Classical simulability of quantum circuits followed by sparse classical post-processing
This work addresses the challenge of understanding classical simulability in quantum computing, which is crucial for identifying quantum advantage, though it is incremental in extending prior results on sparse post-processing.
The paper tackles the problem of classically simulating quantum circuits followed by sparse classical post-processing, providing a necessary and sufficient condition for simulability and showing that various hard-to-simulate circuits become simulable with this post-processing, such as IQP and Clifford Magic circuits. For constant-depth circuits, it demonstrates simulability via a probabilistic algorithm using commuting quantum circuits with bounded gate complexity.

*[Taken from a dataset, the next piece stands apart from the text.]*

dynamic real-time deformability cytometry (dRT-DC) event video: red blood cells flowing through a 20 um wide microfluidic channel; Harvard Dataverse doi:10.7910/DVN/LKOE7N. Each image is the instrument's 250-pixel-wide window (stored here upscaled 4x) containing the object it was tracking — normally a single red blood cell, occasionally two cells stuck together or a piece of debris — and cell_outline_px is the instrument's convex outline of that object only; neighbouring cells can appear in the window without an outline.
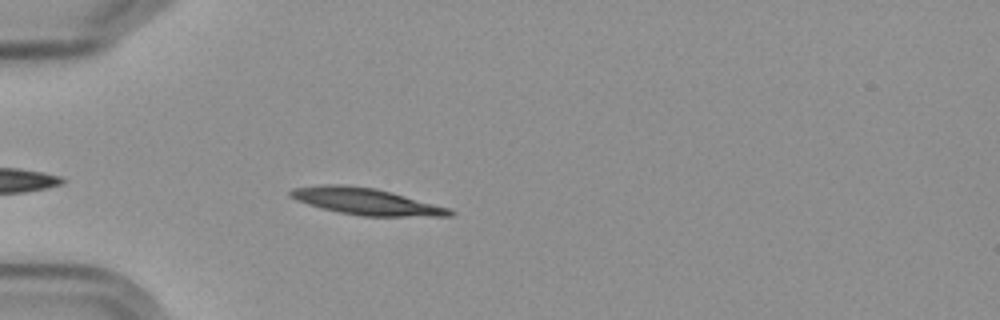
{"species": "Egyptian fruit bat (a non-hibernating species)", "species_latin": "Rousettus aegyptiacus", "temperature_condition": "cold", "stored_images_in_passage": 6, "camera_frame_rate_fps": 3000, "um_per_image_px": 0.085, "frame": {"image": 1, "passage_image": 5, "time_ms": 5.667, "image_size_px": [1000, 320], "cell_outline_px": [[456, 212], [452, 216], [360, 216], [320, 208], [296, 200], [288, 196], [288, 192], [292, 188], [320, 184], [344, 184], [376, 188], [392, 192], [448, 208]], "centroid_in_image_um": [31.05, 17.11], "position_along_channel_um": 53.9, "area_um2": 24.8}}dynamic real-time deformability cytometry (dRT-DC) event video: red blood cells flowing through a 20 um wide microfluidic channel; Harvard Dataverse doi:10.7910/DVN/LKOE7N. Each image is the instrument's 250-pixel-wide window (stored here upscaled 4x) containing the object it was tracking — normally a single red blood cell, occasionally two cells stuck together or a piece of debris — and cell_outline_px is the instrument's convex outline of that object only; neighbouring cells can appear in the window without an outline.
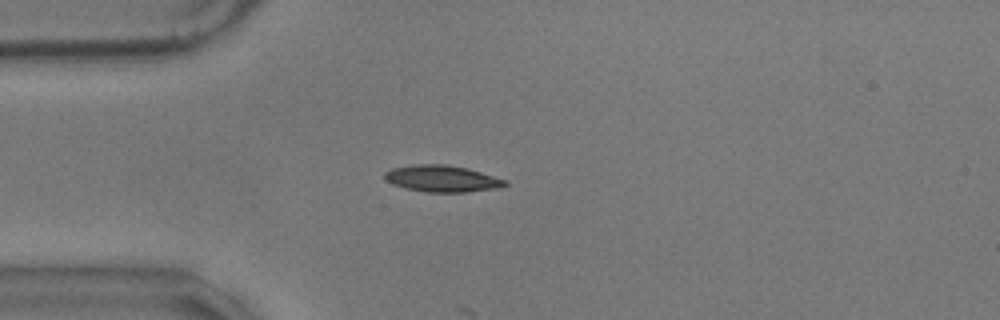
{"species": "common noctule bat (a hibernating species)", "species_latin": "Nyctalus noctula", "temperature_condition": "warm", "stored_images_in_passage": 18, "camera_frame_rate_fps": 3000, "um_per_image_px": 0.085, "animal": {"sex": "male", "body_mass_g": 17.9}, "frame": {"image": 1, "passage_image": 15, "time_ms": 4.667, "image_size_px": [1000, 320], "cell_outline_px": [[508, 184], [500, 188], [464, 192], [428, 192], [404, 188], [392, 184], [384, 180], [384, 172], [392, 168], [416, 164], [444, 164], [468, 168], [508, 180]], "centroid_in_image_um": [37.58, 15.18], "position_along_channel_um": 47.4, "area_um2": 18.84}}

We study the classical simulability of a polynomial-size quantum circuit $C_n$ on $n$ qubits followed by sparse classical post-processing (SCP) on $m$ bits, where $m \leq n \leq {\rm poly}(m)$. The SCP is described by a non-zero Boolean function $f_m$ that is classically computable in polynomial time and is sparse, i.e., has a peaked Fourier spectrum. First, we provide a necessary and sufficient condition on $C_n$ such that, for any SCP $f_m$, $C_n$ followed by $f_m$ is classically simulable. This characterization extends the result of Van den Nest and implies that various quantum circuits followed by SCP are classically simulable. Examples include IQP circuits, Clifford Magic circuits, and the quantum part of Simon's algorithm, even though these circuits alone are hard to simulate classically. Then, we consider the case where $C_n$ has constant depth $d$. While it is unlikely that, for any SCP $f_m$, $C_n$ followed by $f_m$ is classically simulable, we show that it is simulable by a polynomial-time probabilistic algorithm with access to commuting quantum circuits on $n+1$ qubits. Each such circuit consists of at most deg($f_m$) commuting gates and each commuting gate acts on at most $2^d+1$ qubits, where deg($f_m$) is the Fourier degree of $f_m$. This provides a better understanding of the hardness of simulating constant-depth quantum circuits followed by SCP.